What needs to be done:
I need the lines below from the one with "M1272 1220V1230L1262 1264V1254Z" down to the one with "M1077 1141 1124 1144 1120 1218 1073 1215Z" reproduced exactly, both ends included, and nothing else.

Given data:
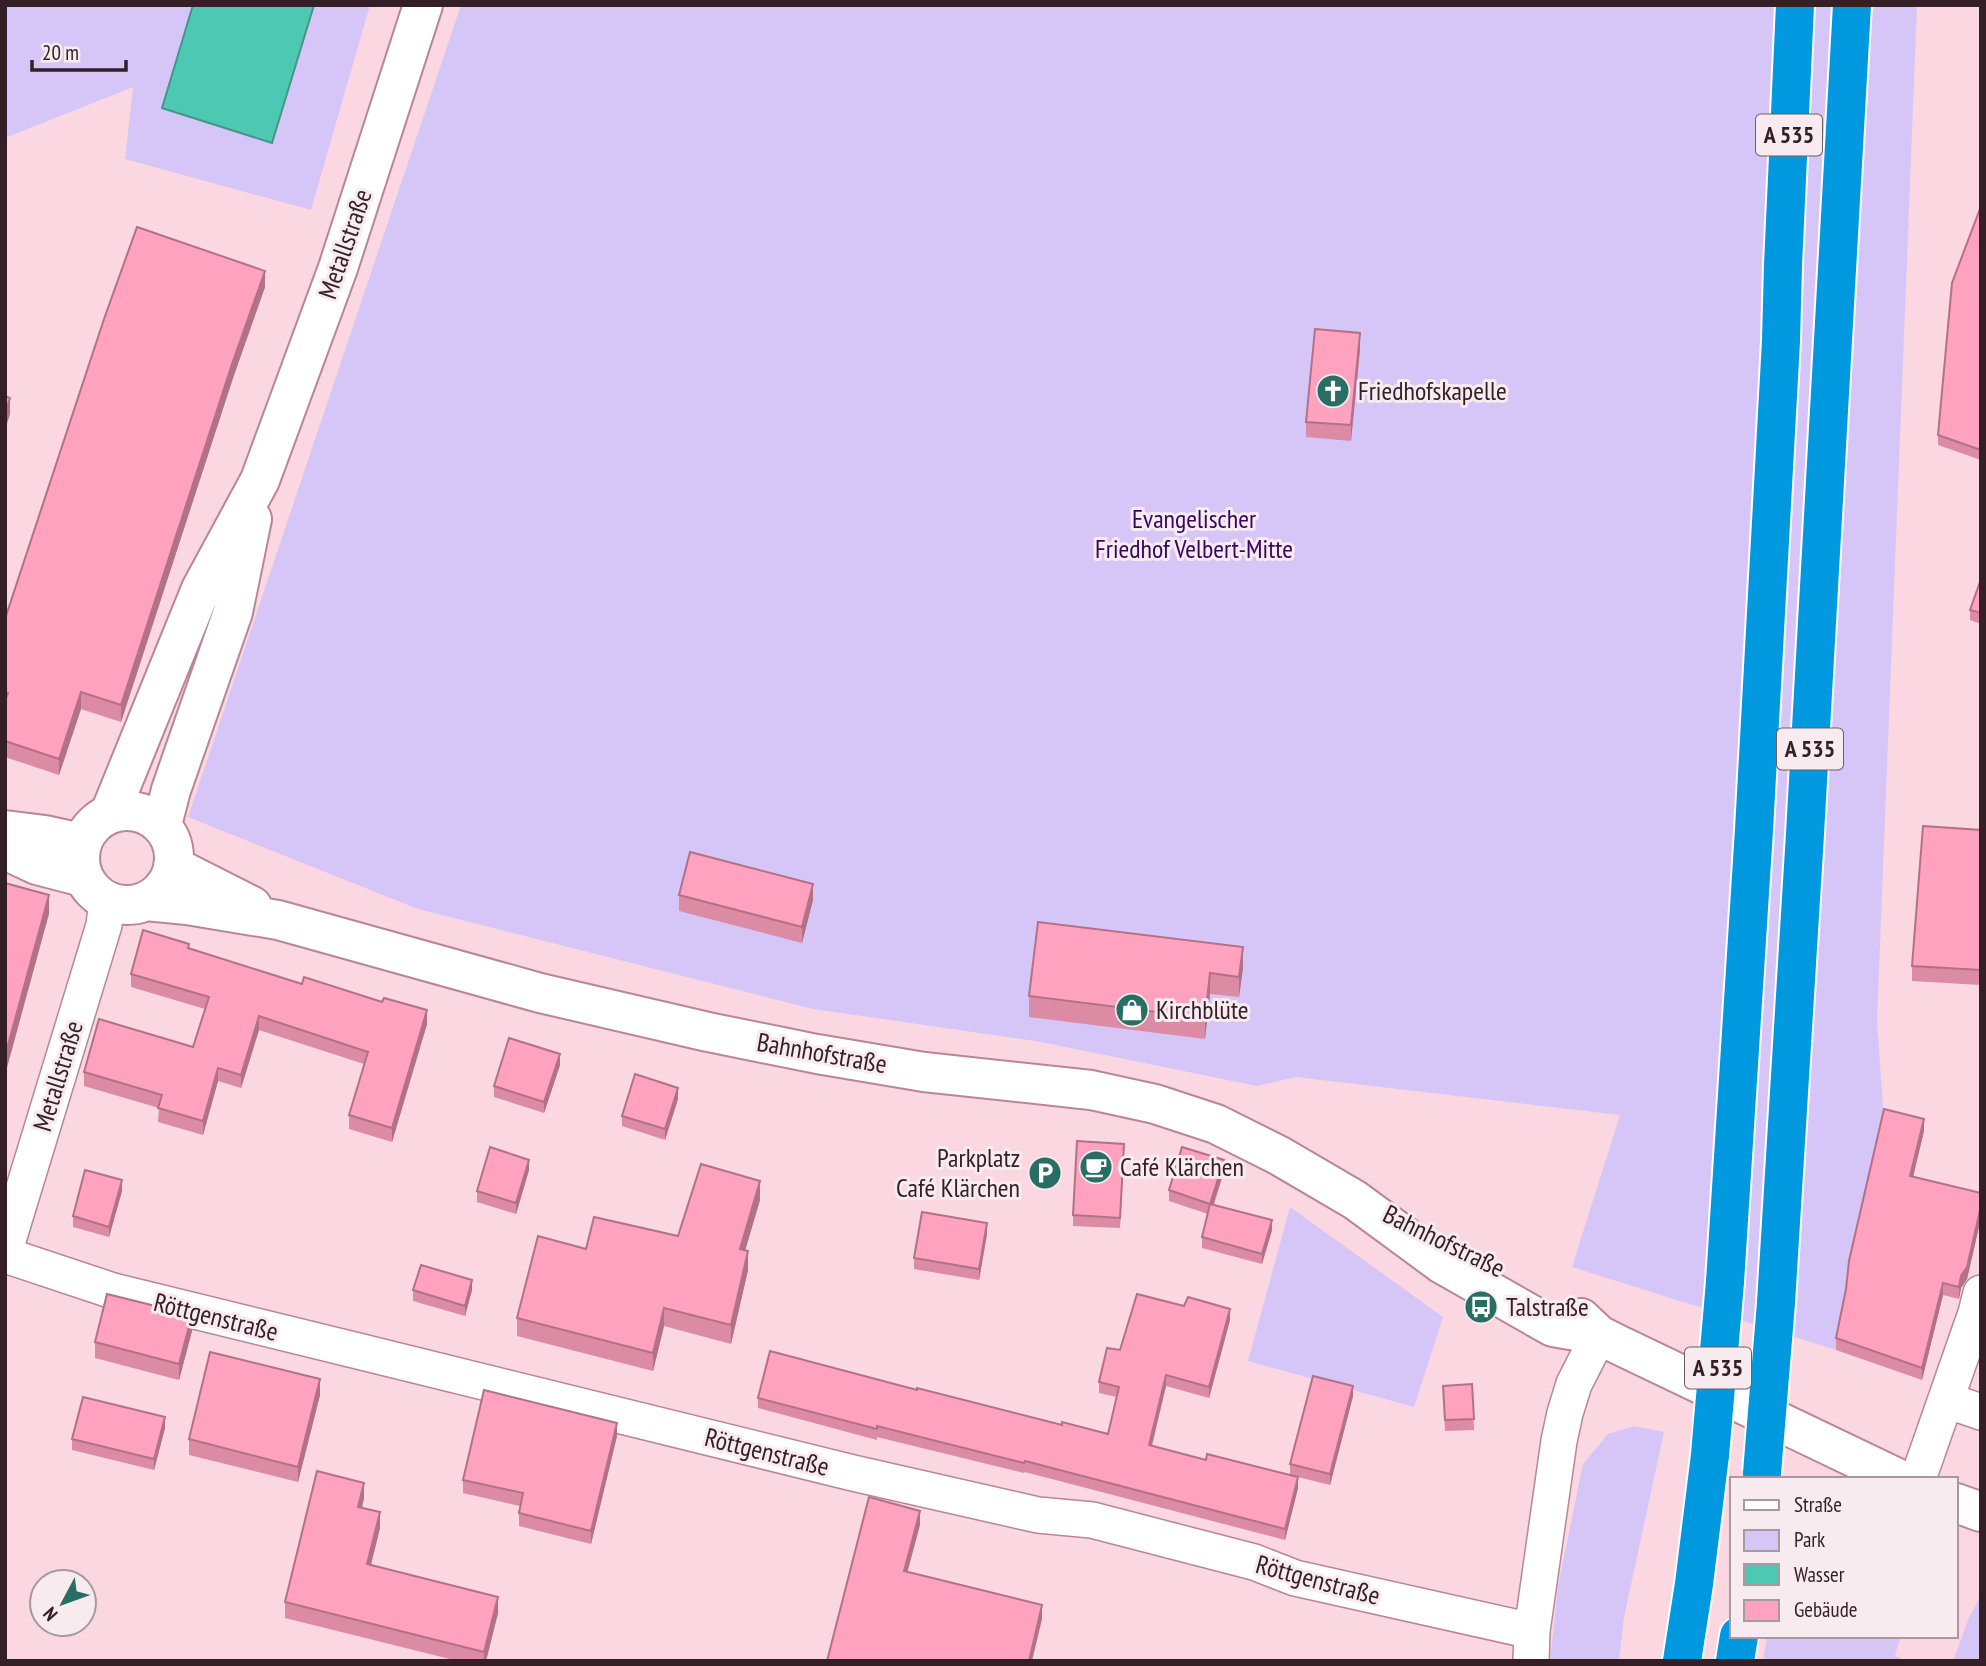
<svg xmlns="http://www.w3.org/2000/svg" width="1986" height="1666" font-family="'PT Sans Narrow',sans-serif">
	<rect width="100%" height="100%" fill="#fad7e1"/>
	<path fill="#d6c6f7" d="M5 5H370L311 210 125 159 133 87 5 138Z
		M461 5H1917L1877 1021 1884 1121 1836 1350 1572 1267 1620 1115 1296 1077 1257 1086 1036 1041 813 1009 418 909 188 817Z
		M1290 1207 1443 1317 1414 1407 1248 1361Z
		M1634 1426 1664 1432 1624 1617 1619 1661H1550L1558 1586 1583 1464 1608 1434Z
		M1981 1595V1661H1953L1968 1620Z
		M1767 1636H1901L1895 1655 1905 1661H1763Z"/>
	<path fill="#4dc9b3" stroke="#459688" stroke-width="2" d="M193 5H314L272 143 162 108Z"/>
	<g fill="none" stroke-linecap="round" stroke-linejoin="round">
		<defs>
			<path id="minor" d="M5 1250 104 925 107 901
				M5 1255 113 1291 362 1352 853 1473 1038 1515 1092 1520 1254 1562 1295 1578 1532 1631
				M1946 1400 1981 1412
				M1918 1479 1976 1313 1981 1293
				M1531 1661 1532 1631 1559 1441 1565 1413 1574 1384 1599 1335"/>
			<path id="tertiary" d="M80 858a47 47 0 1 1 94 0a47 47 0 1 1-94 0Z
				M110 813 201 589 260 480 338 268 423 5
				M162 825 171 790 233 612 252 519
				M5 830 45 835 81 843
				M5 850 37 865 83 877
				M173 866 252 906
				M146 901 187 905 278 920 540 993 708 1032 817 1054 924 1072 1091 1090 1155 1104 1216 1124 1278 1155 1355 1200 1442 1264 1553 1327 1599 1335
				M1581 1318 1599 1335 1619 1345 1899 1479
				M1956 1503 1981 1512"/>
			<path id="motorway" d="M1725 1282 1754 830 1781 341 1783 265 1795 5
				M1776 1303 1805 834 1852 5
				M1682 1661 1694 1584 1710 1455
				M1735 1661 1739 1636"/>
		</defs>
		<use href="#minor" stroke="#ba8695" stroke-width="38"/>
		<use href="#tertiary" stroke="#ba8695" stroke-width="42"/>
		<use href="#motorway" stroke="#fff" stroke-width="42"/>
		<use href="#minor" stroke="#fff" stroke-width="35"/>
		<use href="#tertiary" stroke="#fff" stroke-width="38"/>
		<use href="#motorway" stroke="#0098de" stroke-width="38"/>
		<defs>
			<path id="motorway-bridge" d="M1710 1455 1725 1282
				M1762 1473 1776 1303"/>
		</defs>
		<use href="#motorway-bridge" stroke="#fff" stroke-width="42" stroke-linecap="butt"/>
		<use href="#motorway-bridge" stroke="#0098de" stroke-width="38"/>
	</g>
	<path fill="#db8ba4" d="M1981 206V460L1938 445V435Z
		M265 287 233 378 121 722 81 709 59 775 5 757V619Z
		M1360 349 1351 441 1306 437V422Z
		M1981 579V624L1970 620V610Z
		M1981 830V985L1912 981V966Z
		M679 895 813 900 802 943 679 911Z
		M189 949 427 1024 392 1142 349 1129V1115L364 1064 259 1030 241 1088 218 1081 203 1135 158 1122 159 1108 84 1086V1072L193 1047 205 1009 131 987V974Z
		M1243 968 1239 997 1210 994 1205 1039 1029 1017V996Z
		M560 1065 544 1113 494 1097V1086Z
		M678 1099 665 1140 622 1126V1116Z
		M1924 1131 1913 1177 1981 1193V1218L1967 1279 1961 1288 1959 1299 1943 1295 1922 1380 1836 1350V1338Z
		M1124 1154 1120 1228 1073 1226V1215Z
		M529 1170 516 1214 477 1202V1191Z
		M1224 1171 1214 1205 1272 1230 1262 1264 1202 1248V1237L1208 1214 1169 1201V1190Z
		M122 1191 109 1237 73 1227V1216Z
		M760 1200 745 1250 748 1270 731 1344 664 1326 653 1371 517 1336V1318L678 1236Z
		M987 1234 979 1280 914 1269V1258Z
		M413 1290H472L465 1316 413 1301Z
		M1230 1320 1209 1398 1166 1386 1152 1446 1298 1488 1285 1540 1025 1472 1024 1473 877 1437V1440L758 1408V1398L1062 1425 1108 1434 1117 1397 1099 1393V1382L1120 1350Z
		M192 1331 179 1380 95 1358V1342Z
		M1472 1384 1474 1430 1445 1431 1443 1386Z
		M320 1395 298 1482 189 1455V1439Z
		M1353 1396 1330 1485 1290 1475V1464Z
		M165 1428 154 1470 72 1450V1439Z
		M617 1436 591 1544 519 1526V1513L520 1506 463 1493V1480Z
		M364 1498 362 1508 380 1528 371 1565 498 1613 486 1661H458L285 1618V1602Z"/>
	<path fill="#b27186" d="M265 271V287L233 378 121 722V705L233 361Z
		M1360 333V349L1351 441V425Z
		M10 398V414L5 430V414Z
		M81 692V709L59 775V759Z
		M813 884V900L802 943V927Z
		M49 895V914L5 1075V1056Z
		M1243 947V968L1239 997V977Z
		M1210 973V994L1205 1039V1018Z
		M427 1010V1024L392 1142V1128Z
		M259 1016V1030L241 1088V1075Z
		M560 1054V1065L544 1113V1102Z
		M218 1068V1081L203 1135V1121Z
		M678 1088V1099L665 1140V1129Z
		M1924 1119V1131L1910 1189V1176Z
		M529 1160V1170L516 1214V1203Z
		M1224 1160V1171L1210 1214V1204Z
		M122 1180V1191L109 1237V1227Z
		M760 1181V1200L740 1268V1249Z
		M1981 1206V1218L1967 1279 1961 1288 1959 1299V1287Z
		M1272 1220V1230L1262 1264V1254Z
		M987 1223V1234L979 1280V1269Z
		M748 1251V1270L731 1344V1325Z
		M472 1280V1290L465 1316V1306Z
		M1943 1283V1295L1922 1380V1368Z
		M664 1308V1326L653 1371V1353Z
		M1230 1309V1320L1209 1398V1387Z
		M192 1315V1331L179 1380V1364Z
		M1166 1375V1386L1149 1456V1445Z
		M320 1379V1395L298 1482V1467Z
		M1353 1386V1396L1330 1485V1474Z
		M165 1417V1428L154 1470V1459Z
		M617 1423V1436L591 1544V1531Z
		M1298 1477V1488L1285 1540V1529Z
		M364 1483V1498L358 1523V1507Z
		M920 1511V1525L904 1585V1571Z
		M380 1512V1528L367 1580V1564Z
		M498 1597V1613L486 1661H484V1652Z
		M1042 1605V1619L1032 1661H1029Z"/>
	<path fill="#ffa2bf" stroke="#b27186" stroke-width="2" d="M1981 206V450L1938 435 1952 283Z
		M137 227 265 271 233 361 121 705 81 692 59 759 5 741V701L8 693 5 692V619L104 319Z
		M1315 329 1360 333 1351 425 1306 422Z
		M5 396 10 398 5 414Z
		M1981 579V613L1970 610Z
		M1923 826 1981 830V970L1912 966Z
		M690 852 813 884 802 927 679 895Z
		M5 883 49 895 5 1056Z
		M1038 922 1243 947 1239 977 1210 973 1205 1018 1029 996Z
		M143 930 189 944 188 948 302 984 304 977 382 1002 384 998 427 1010 392 1128 349 1115 368 1052 259 1016 241 1075 218 1068 203 1121 158 1108 162 1095 84 1072 99 1019 193 1047 209 997 131 974Z
		M509 1038 560 1054 544 1102 494 1086Z
		M635 1074 678 1088 665 1129 622 1116Z
		M1884 1109 1924 1119 1910 1176 1981 1193V1206L1967 1267 1961 1276 1959 1287 1943 1283 1922 1368 1836 1338 1846 1289 1849 1261Z
		M1077 1141 1124 1144 1120 1218 1073 1215Z
		M490 1147 529 1160 516 1203 477 1191Z
		M1182 1147 1224 1160 1210 1204 1169 1190Z
		M701 1164 760 1181 740 1249 748 1251 731 1325 664 1308 653 1353 517 1318 538 1236 586 1249 594 1217 678 1236Z
		M85 1170 122 1180 109 1227 73 1216Z
		M1210 1204 1272 1220 1262 1254 1202 1237Z
		M922 1212 987 1223 979 1269 914 1258Z
		M421 1265 472 1280 465 1306 413 1290Z
		M107 1294 192 1315 179 1364 95 1342Z
		M1137 1294 1184 1306 1188 1297 1230 1309 1209 1387 1166 1375 1149 1445 1206 1460 1207 1454 1298 1477 1285 1529 1025 1461 1024 1463 877 1426V1429L758 1398 770 1351 917 1390V1388L1062 1425V1422L1108 1434 1119 1387 1099 1382 1107 1348 1120 1350Z
		M210 1352 320 1379 298 1467 189 1439Z
		M1313 1376 1353 1386 1330 1474 1290 1464Z
		M1472 1384 1474 1419 1445 1420 1443 1386Z
		M484 1390 617 1423 591 1531 519 1513 523 1493 463 1480Z
		M83 1397 165 1417 154 1459 72 1439Z
		M317 1471 364 1483 358 1507 380 1512 367 1564 498 1597 484 1652 285 1602Z
		M869 1497 920 1511 904 1571 1042 1605 1029 1661H827Z"/>
	<defs>
		<symbol id="church-disc" viewBox="-11 -11 22 22"><circle r="9.5" fill="#286e62" stroke="#f7ebef"/><path d="M-1.2-6h2.4v3.5h3.3v2.4h-3.3V6h-2.4V-.1h-3.3v-2.4h3.3Z" fill="#fff"/></symbol>
		<symbol id="shop-disc" viewBox="-11 -11 22 22"><circle r="9.5" fill="#286e62" stroke="#f7ebef"/><path d="M-5-2.5h2.3a2.7 3.5 0 0 1 5.4 0H5L5.5 6h-11ZM-1.5-2.5h3a1.5 2.3 0 0 0-3 0Z" fill="#fff"/></symbol>
		<symbol id="cafe-disc" viewBox="-11 -11 22 22"><circle r="9.5" fill="#286e62" stroke="#f7ebef"/><path d="M-5.5-4.5H6V0H3Q3 3.5 0 3.5H-2.5Q-5.5 3.5-5.5 0ZM3-3.2v2h1.7v-2ZM-6 4.5H4V6H-6Z" fill="#fff"/></symbol>
		<symbol id="parking-disc" viewBox="-11 -11 22 22"><circle r="9.5" fill="#286e62" stroke="#f7ebef"/><path d="M-3.5-5.5H1a3.5 3.5 0 0 1 0 7H-1V5.5H-3.5ZM-1-3.4V-.6H.8a1.4 1.4 0 0 0 0-2.8Z" fill="#fff"/></symbol>
		<symbol id="bus-disc" viewBox="-11 -11 22 22"><circle r="9.5" fill="#286e62" stroke="#f7ebef"/><path d="M-5-6H5V4H4V6H2V4H-2V6H-4V4H-5ZM-3.5-4V0h7V-4ZM-3.5 1.2v1.5H-2V1.2ZM2 1.2v1.5H3.5V1.2Z" fill="#fff"/></symbol>
	</defs>
	<g fill-rule="evenodd">
		<use href="#church-disc" x="1314" y="372" width="38" height="38"/>
		<use href="#shop-disc" x="1113" y="991" width="38" height="38"/>
		<use href="#cafe-disc" x="1077" y="1148" width="38" height="38"/>
		<use href="#parking-disc" x="1026" y="1154" width="38" height="38"/>
		<use href="#bus-disc" x="1462" y="1288" width="38" height="38"/>
	</g>
	<g text-anchor="middle" stroke-width="6" stroke-linejoin="round" paint-order="stroke">
		<g fill="#f7ebef" stroke="#6e5c62" stroke-width="2">
			<rect x="1756" y="114.5" width="66" height="41" rx="5"/>
			<rect x="1777" y="728.5" width="66" height="41" rx="5"/>
			<rect x="1685" y="1347.5" width="66" height="41" rx="5"/>
		</g>
		<g font-size="24" font-weight="bold" fill="#331f25">
			<text x="1789" y="143">A 535</text>
			<text x="1810" y="757">A 535</text>
			<text x="1718" y="1376">A 535</text>
		</g>
		<g font-size="26" fill="#331f25" stroke="#f7ebef">
			<text transform="translate(345 244) rotate(-71)" y="9">Metallstraße</text>
			<text transform="translate(822 1053) rotate(10)" y="9">Bahnhofstraße</text>
			<text transform="translate(58 1076) rotate(-73)" y="9">Metallstraße</text>
			<text transform="translate(1444 1241) rotate(26)" y="9">Bahnhofstraße</text>
			<text transform="translate(216 1317) rotate(14)" y="9">Röttgenstraße</text>
			<text transform="translate(767 1452) rotate(14)" y="9">Röttgenstraße</text>
			<text transform="translate(1318 1580) rotate(15)" y="9">Röttgenstraße</text>
		</g>
		<g font-size="26" fill="#331f25" stroke="#f7ebef" text-anchor="start">
			<text x="1358" y="400">Friedhofskapelle</text>
			<text x="1156" y="1019">Kirchblüte</text>
			<text x="1020" y="1167" text-anchor="end">Parkplatz<tspan x="1020" dy="30">Café Klärchen</tspan></text>
			<text x="1120" y="1176">Café Klärchen</text>
			<text x="1506" y="1316">Talstraße</text>
		</g>
		<g font-size="26" fill="#370564" stroke="#f7ebef">
			<text x="1194" y="528">Evangelischer<tspan x="1194" dy="30">Friedhof Velbert-Mitte</tspan></text>
		</g>
	</g>
	<rect width="1986" height="1666" fill="none" stroke="#331f25" stroke-width="14"/>
	<rect x="1730" y="1477" width="228" height="161" fill="#f7ebef" stroke="#a9999e" stroke-width="2"/>
	<rect x="1744" y="1500" width="35" height="10" fill="#ffffff" stroke="#a9999e" stroke-width="2"/>
	<text x="1794" y="1512" font-size="21" fill="#331f25">Straße</text>
	<rect x="1744" y="1530" width="35" height="21" fill="#d6c6f7" stroke="#a9999e" stroke-width="2"/>
	<text x="1794" y="1547" font-size="21" fill="#331f25">Park</text>
	<rect x="1744" y="1564" width="35" height="21" fill="#4dc9b3" stroke="#a9999e" stroke-width="2"/>
	<text x="1794" y="1582" font-size="21" fill="#331f25">Wasser</text>
	<rect x="1744" y="1600" width="35" height="21" fill="#ffa2bf" stroke="#a9999e" stroke-width="2"/>
	<text x="1794" y="1617" font-size="21" fill="#331f25">Gebäude</text>
	<g transform="translate(63 1603) rotate(229)"><circle r="33" fill="#f7ebef" stroke="#a9999e" stroke-width="2"/>
	<path d="M0-5L12 26L0 18L-12 26Z" fill="#286e62"/>
	<text y="-10" font-size="19" font-weight="bold" text-anchor="middle" fill="#331f25">N</text>
	</g>
	<path d="M32 60v10h94v-10" fill="none" stroke="#331f25" stroke-width="3.5"/>
	<text x="42" y="60" font-size="21" fill="#331f25" stroke="#f7ebef" stroke-width="5" paint-order="stroke">20 m</text>
</svg>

Response to this task:
		M1272 1220V1230L1262 1264V1254Z
		M987 1223V1234L979 1280V1269Z
		M748 1251V1270L731 1344V1325Z
		M472 1280V1290L465 1316V1306Z
		M1943 1283V1295L1922 1380V1368Z
		M664 1308V1326L653 1371V1353Z
		M1230 1309V1320L1209 1398V1387Z
		M192 1315V1331L179 1380V1364Z
		M1166 1375V1386L1149 1456V1445Z
		M320 1379V1395L298 1482V1467Z
		M1353 1386V1396L1330 1485V1474Z
		M165 1417V1428L154 1470V1459Z
		M617 1423V1436L591 1544V1531Z
		M1298 1477V1488L1285 1540V1529Z
		M364 1483V1498L358 1523V1507Z
		M920 1511V1525L904 1585V1571Z
		M380 1512V1528L367 1580V1564Z
		M498 1597V1613L486 1661H484V1652Z
		M1042 1605V1619L1032 1661H1029Z"/>
	<path fill="#ffa2bf" stroke="#b27186" stroke-width="2" d="M1981 206V450L1938 435 1952 283Z
		M137 227 265 271 233 361 121 705 81 692 59 759 5 741V701L8 693 5 692V619L104 319Z
		M1315 329 1360 333 1351 425 1306 422Z
		M5 396 10 398 5 414Z
		M1981 579V613L1970 610Z
		M1923 826 1981 830V970L1912 966Z
		M690 852 813 884 802 927 679 895Z
		M5 883 49 895 5 1056Z
		M1038 922 1243 947 1239 977 1210 973 1205 1018 1029 996Z
		M143 930 189 944 188 948 302 984 304 977 382 1002 384 998 427 1010 392 1128 349 1115 368 1052 259 1016 241 1075 218 1068 203 1121 158 1108 162 1095 84 1072 99 1019 193 1047 209 997 131 974Z
		M509 1038 560 1054 544 1102 494 1086Z
		M635 1074 678 1088 665 1129 622 1116Z
		M1884 1109 1924 1119 1910 1176 1981 1193V1206L1967 1267 1961 1276 1959 1287 1943 1283 1922 1368 1836 1338 1846 1289 1849 1261Z
		M1077 1141 1124 1144 1120 1218 1073 1215Z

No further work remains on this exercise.